Start of Task inputs

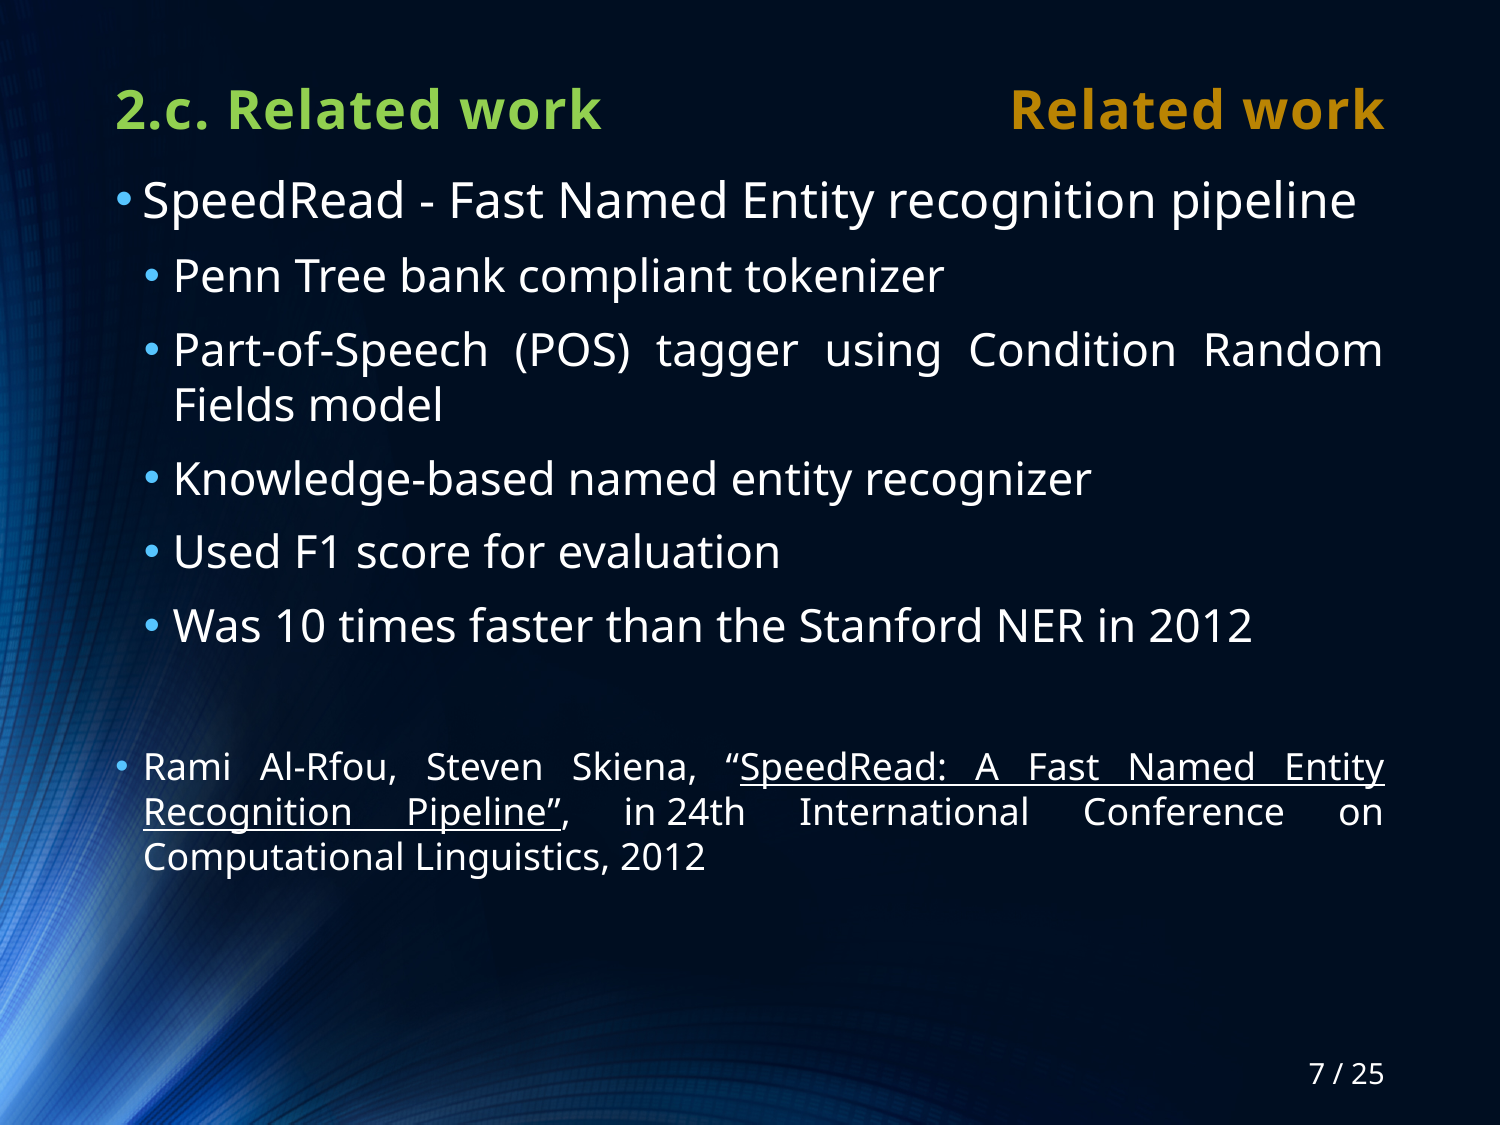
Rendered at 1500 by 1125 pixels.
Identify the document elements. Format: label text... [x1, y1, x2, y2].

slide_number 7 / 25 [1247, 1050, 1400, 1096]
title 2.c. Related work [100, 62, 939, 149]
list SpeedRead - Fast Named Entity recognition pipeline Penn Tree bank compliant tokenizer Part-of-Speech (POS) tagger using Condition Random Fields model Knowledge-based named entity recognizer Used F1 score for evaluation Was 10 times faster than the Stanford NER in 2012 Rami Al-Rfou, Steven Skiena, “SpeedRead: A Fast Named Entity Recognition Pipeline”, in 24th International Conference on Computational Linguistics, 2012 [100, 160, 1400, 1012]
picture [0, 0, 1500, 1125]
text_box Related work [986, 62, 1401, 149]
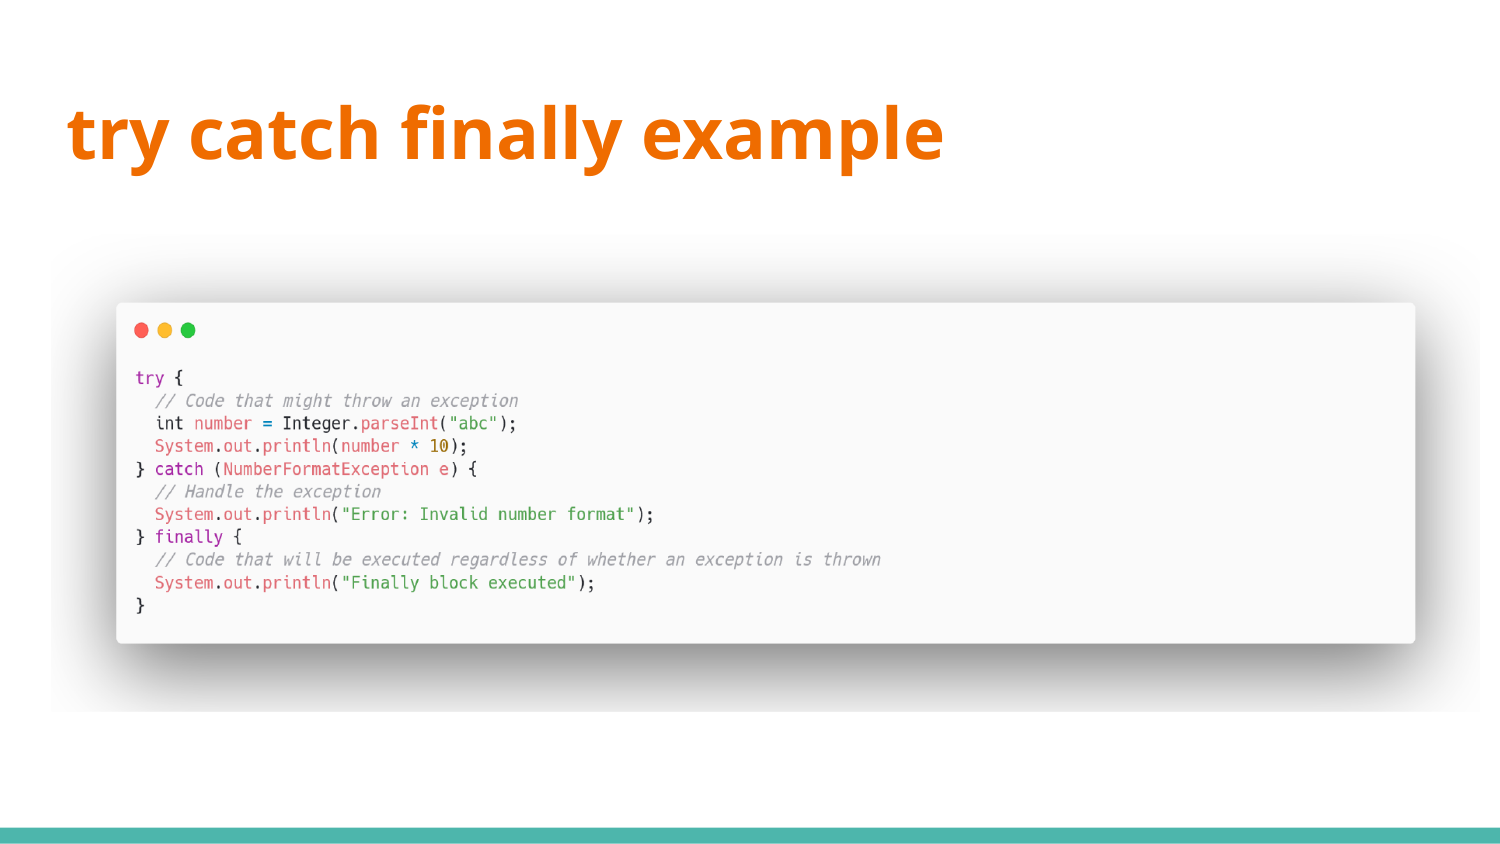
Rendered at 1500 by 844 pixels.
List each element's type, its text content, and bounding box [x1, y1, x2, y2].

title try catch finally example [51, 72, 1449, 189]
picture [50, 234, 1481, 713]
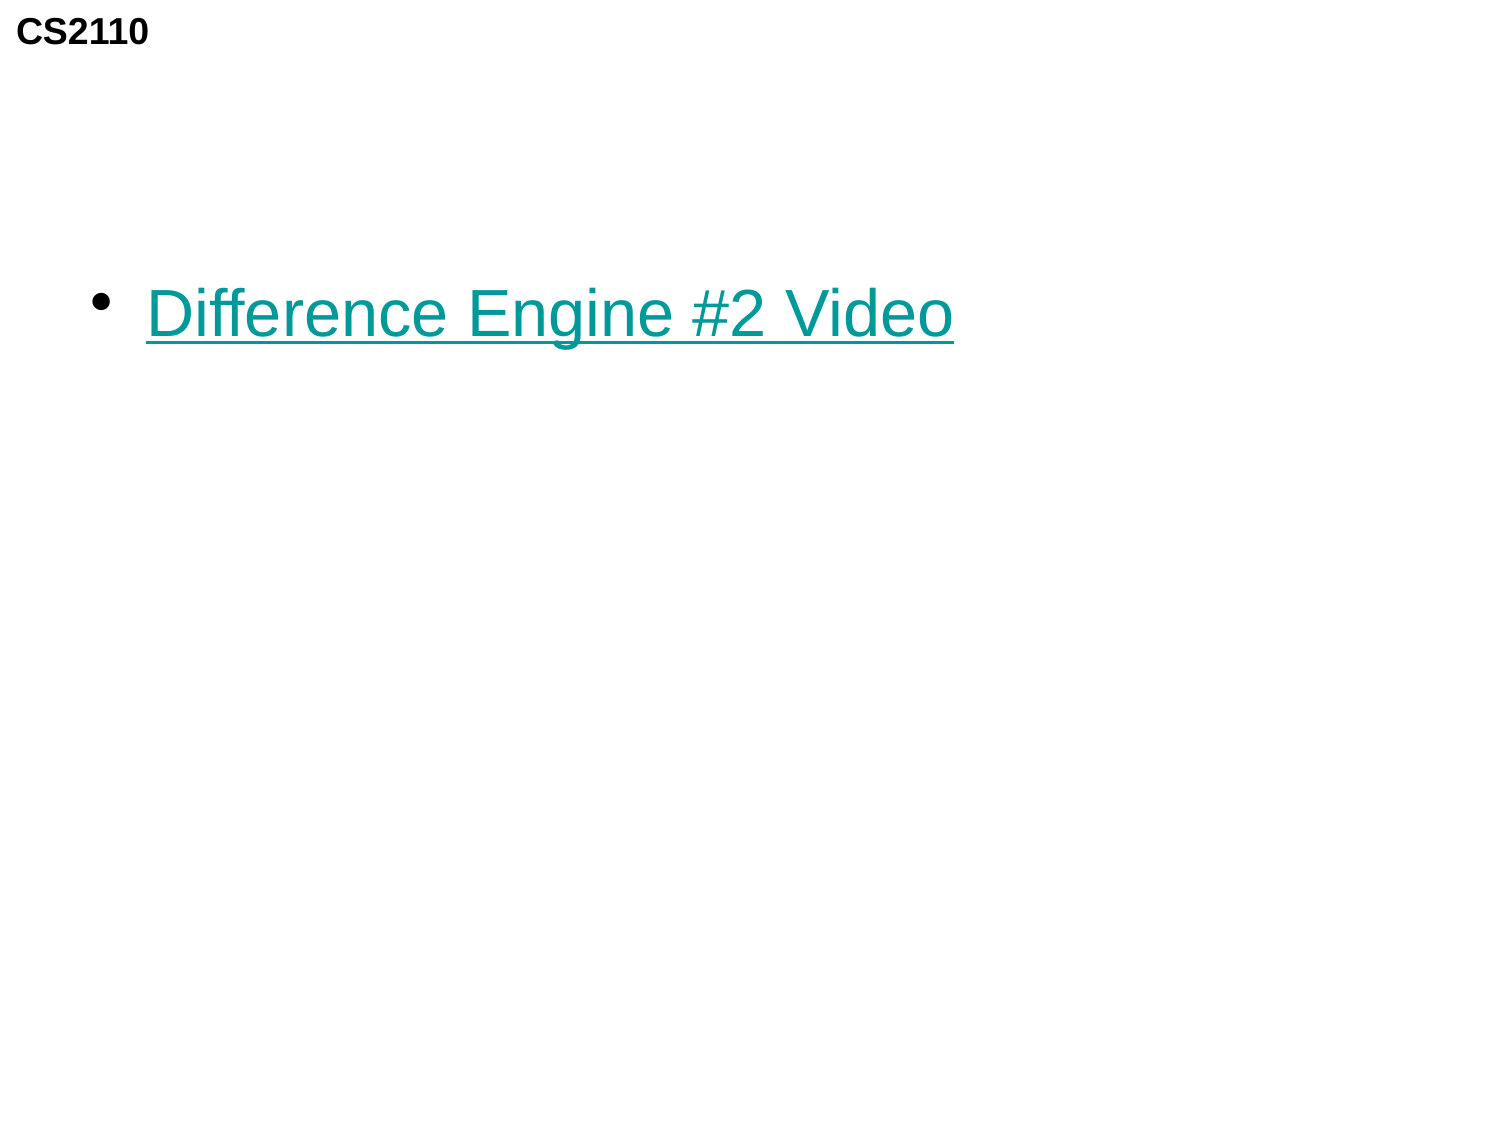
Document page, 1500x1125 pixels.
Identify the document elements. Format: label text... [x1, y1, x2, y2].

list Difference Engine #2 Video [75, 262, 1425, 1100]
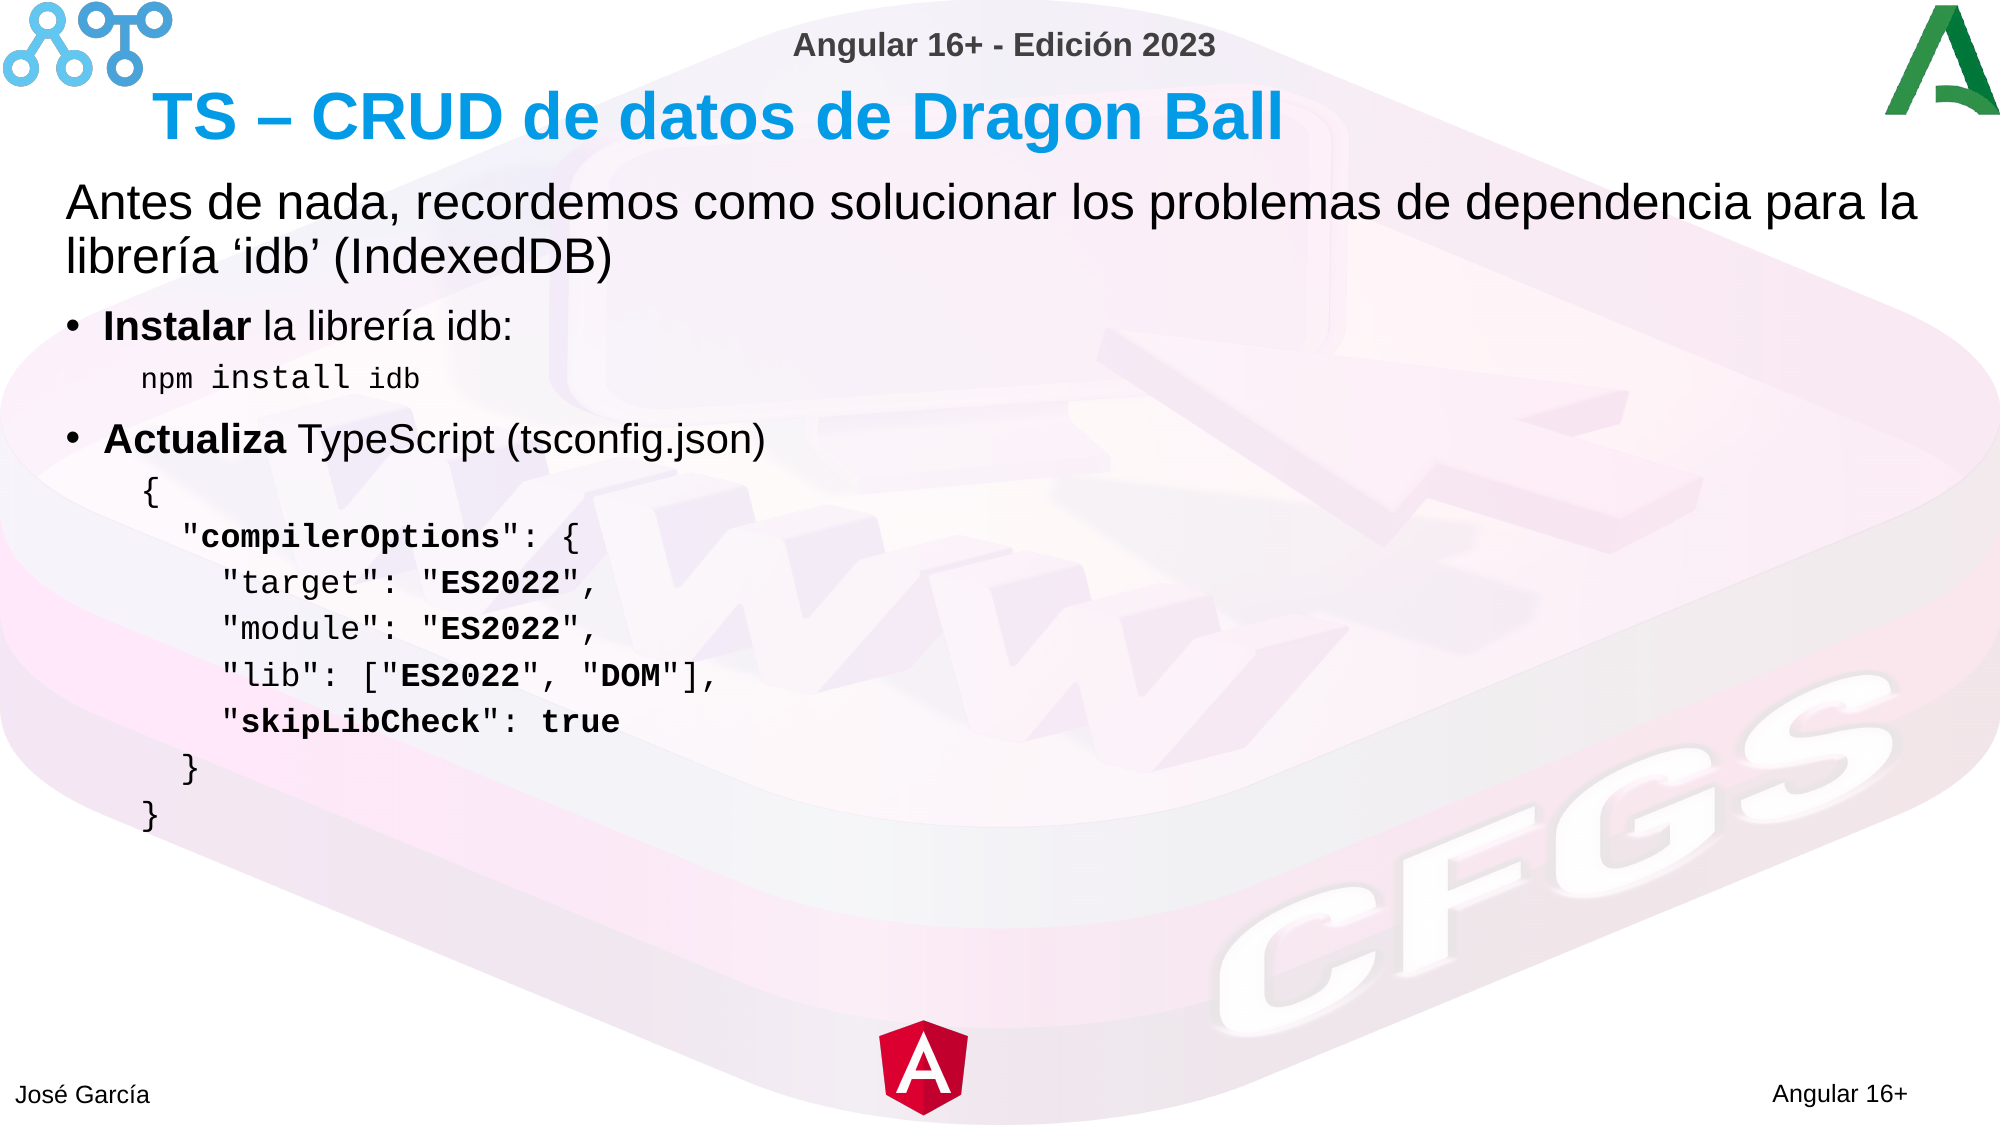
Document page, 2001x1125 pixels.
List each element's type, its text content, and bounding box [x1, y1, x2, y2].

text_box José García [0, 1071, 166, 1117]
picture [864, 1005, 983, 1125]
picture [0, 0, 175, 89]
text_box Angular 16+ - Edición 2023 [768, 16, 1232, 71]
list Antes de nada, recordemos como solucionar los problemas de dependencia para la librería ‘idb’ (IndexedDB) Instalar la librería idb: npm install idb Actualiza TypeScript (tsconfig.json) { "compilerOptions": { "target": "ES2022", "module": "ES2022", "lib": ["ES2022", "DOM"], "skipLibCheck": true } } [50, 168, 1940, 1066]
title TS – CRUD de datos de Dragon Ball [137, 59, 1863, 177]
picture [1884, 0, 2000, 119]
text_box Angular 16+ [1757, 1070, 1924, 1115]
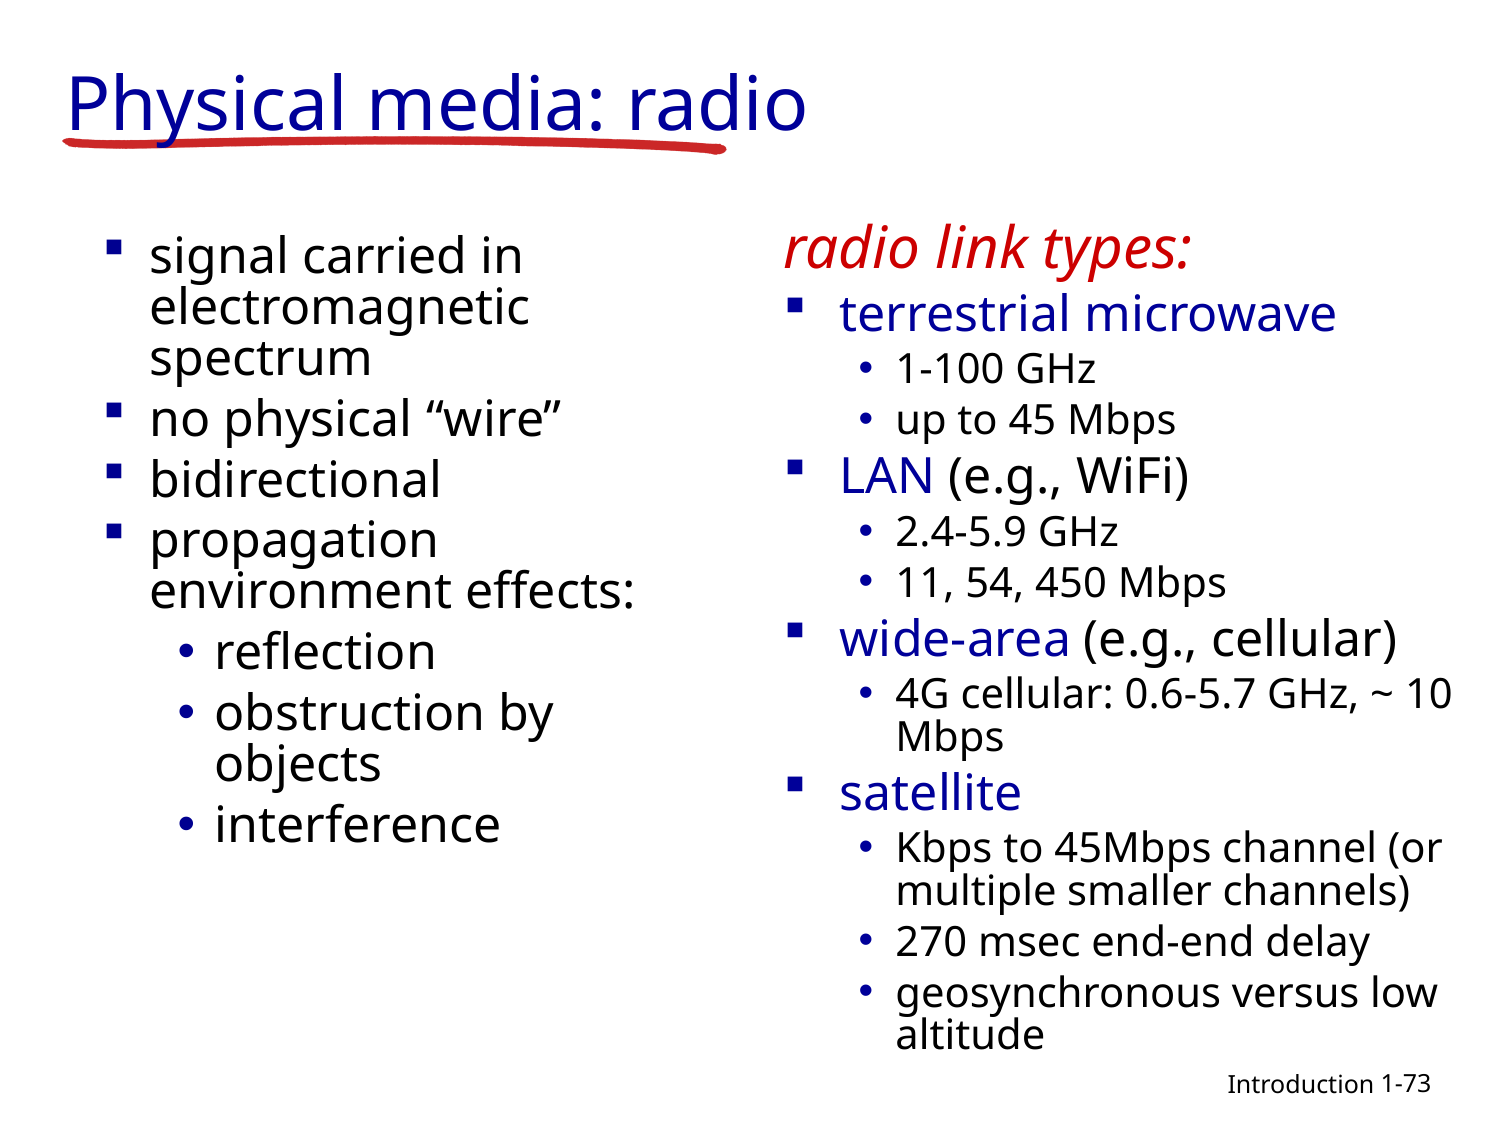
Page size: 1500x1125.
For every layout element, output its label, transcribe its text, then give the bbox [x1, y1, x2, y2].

End of Task inputs

Exercise brief :: What lines in the data above contain the word "Rendered"? Show them all.

Solution for this problem ::
Rendered at 1500 by 1125 pixels.
Rendered at 1500 by 844 pixels.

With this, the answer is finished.